OpenAI’s GPT – standing for “generative pre-trained transformer” – and similar large-language models can churn out lengthy and fluent, if not always wholly reliable, passages of text. Trained on enormous amounts of data, including most of the text on the internet, they learn features of language that eluded previous algorithms.

One of the most notable and thrilling capabilities of transformers is their ability to tackle a wide range of tasks. By understanding the characteristics of various forms of data, such as music, videos, images, and speech, they can be prompted to generate even more. Unlike traditional neural networks, which require separate models for different types of media, transformers are adaptable to all types of data.

According to Michael Wooldridge, a computer science professor at the University of Oxford and author of The Road to Conscious Machines, this marks a significant advancement in technology. He believes that Google did not anticipate the potential of this development and would not have published the paper if they had known its wide-reaching impact on artificial intelligence.

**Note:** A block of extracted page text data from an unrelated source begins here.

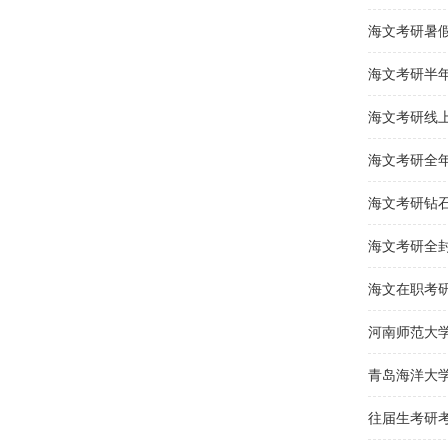
海文考研暑
海文考研半
海文考研线
海文考研全
海文考研钻
海文考研全
海文在职考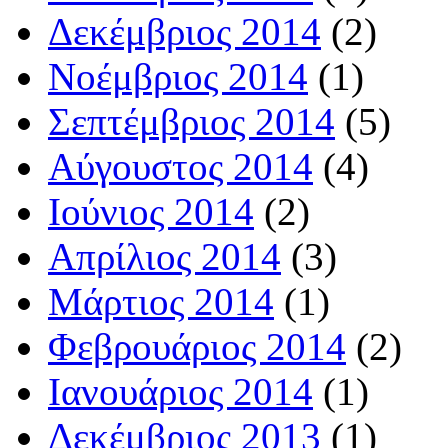
Δεκέμβριος 2014
(2)
Νοέμβριος 2014
(1)
Σεπτέμβριος 2014
(5)
Αύγουστος 2014
(4)
Ιούνιος 2014
(2)
Απρίλιος 2014
(3)
Μάρτιος 2014
(1)
Φεβρουάριος 2014
(2)
Ιανουάριος 2014
(1)
Δεκέμβριος 2013
(1)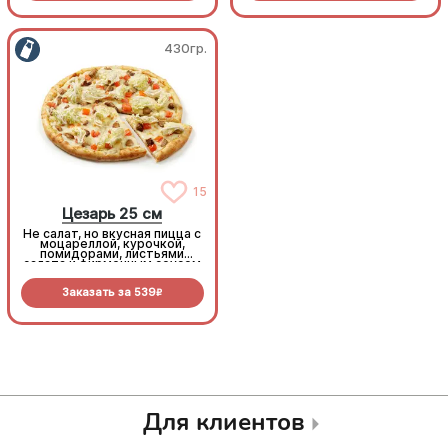
430гр.
430гр.
15
15
Цезарь 25 см
Цезарь 25 см
Не салат, но вкусная пицца с
Не салат, но вкусная пицца с
моцареллой, курочкой,
моцареллой, курочкой,
помидорами, листьями
помидорами, листьями
салата и фирменным соусом
салата и фирменным соусом
Заказать за
539
Заказать за
539
R
R
Для клиентов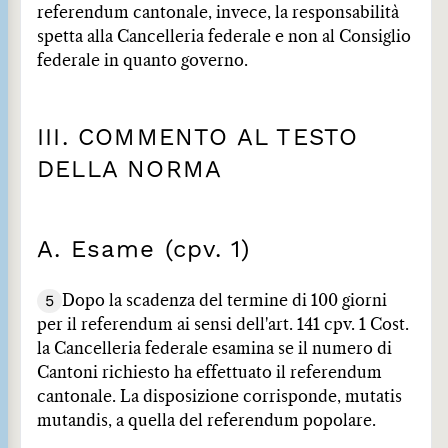
referendum cantonale, invece, la responsabilità
spetta alla Cancelleria federale e non al Consiglio
federale in quanto governo.
III. COMMENTO AL TESTO
DELLA NORMA
A. Esame (cpv. 1)
5
Dopo la scadenza del termine di 100 giorni
per il referendum ai sensi dell'art. 141 cpv. 1 Cost.
la Cancelleria federale esamina se il numero di
Cantoni richiesto ha effettuato il referendum
cantonale. La disposizione corrisponde, mutatis
mutandis, a quella del referendum popolare.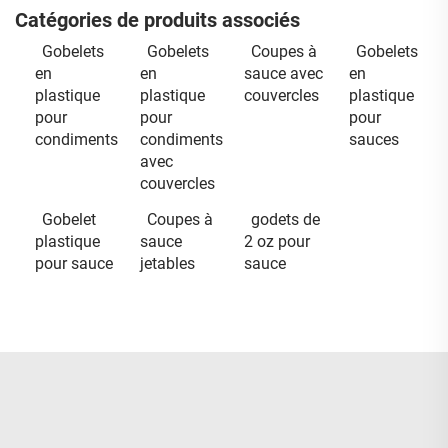
Catégories de produits associés
Gobelets
Gobelets
Coupes à
Gobelets
en
en
sauce avec
en
plastique
plastique
couvercles
plastique
pour
pour
pour
condiments
condiments
sauces
avec
couvercles
Gobelet
Coupes à
godets de
plastique
sauce
2 oz pour
pour sauce
jetables
sauce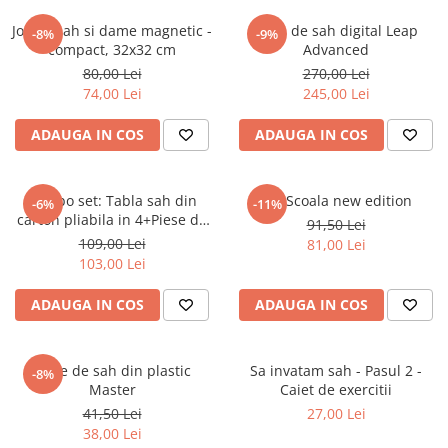
Piese sah electronice
Joc de sah si dame magnetic -
Ceas de sah digital Leap
Piese Sah Tematice
-8%
-9%
compact, 32x32 cm
Advanced
Piese Sah Tematice Din Metal
80,00 Lei
270,00 Lei
74,00 Lei
245,00 Lei
Puzzle
Sah Magnetic India
ADAUGA IN COS
ADAUGA IN COS
Set Sah + Table/backgammon
Seturi Sah
Combo set: Tabla sah din
Set Scoala new edition
-6%
-11%
Ceasuri De Sah Digitale
carton pliabila in 4+Piese de
91,50 Lei
sah din plastic no. 6 -
109,00 Lei
81,00 Lei
Seturi Sah Tematice
weighted
103,00 Lei
Step 1
ADAUGA IN COS
ADAUGA IN COS
Step 1
Step 2
Step 3
Piese de sah din plastic
Sa invatam sah - Pasul 2 -
-8%
Master
Caiet de exercitii
Step 4
41,50 Lei
27,00 Lei
Step 5
38,00 Lei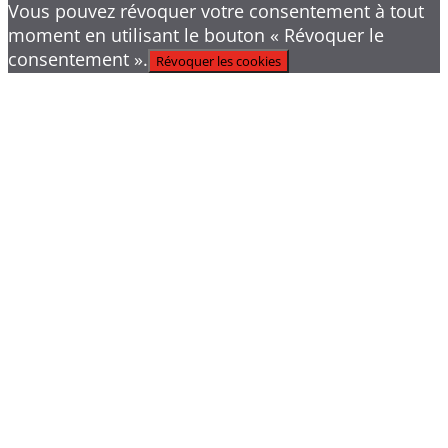
Vous pouvez révoquer votre consentement à tout
moment en utilisant le bouton « Révoquer le
consentement ».
Révoquer les cookies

Wooldridge envisions the use of CCTV for spotting crimes in real time through transformer networks. He also predicts a future where generative AI can bring back deceased celebrities like Elvis and Buddy Holly. Fans of the original Star Trek series could potentially have an unlimited supply of episodes created by generative AI with voices resembling William Shatner and Leonard Nimoy. The distinction between real and artificial voices would become indistinguishable.

However, there is a price to pay for revolution. Developing models such as ChatGPT consumes a significant amount of computational resources and contributes to carbon emissions. According to Penn, generative AI has led us towards a damaging impact on the environment. Instead of constantly relying on AI, let us utilize it for practical purposes and avoid wasting resources on unnecessary tasks.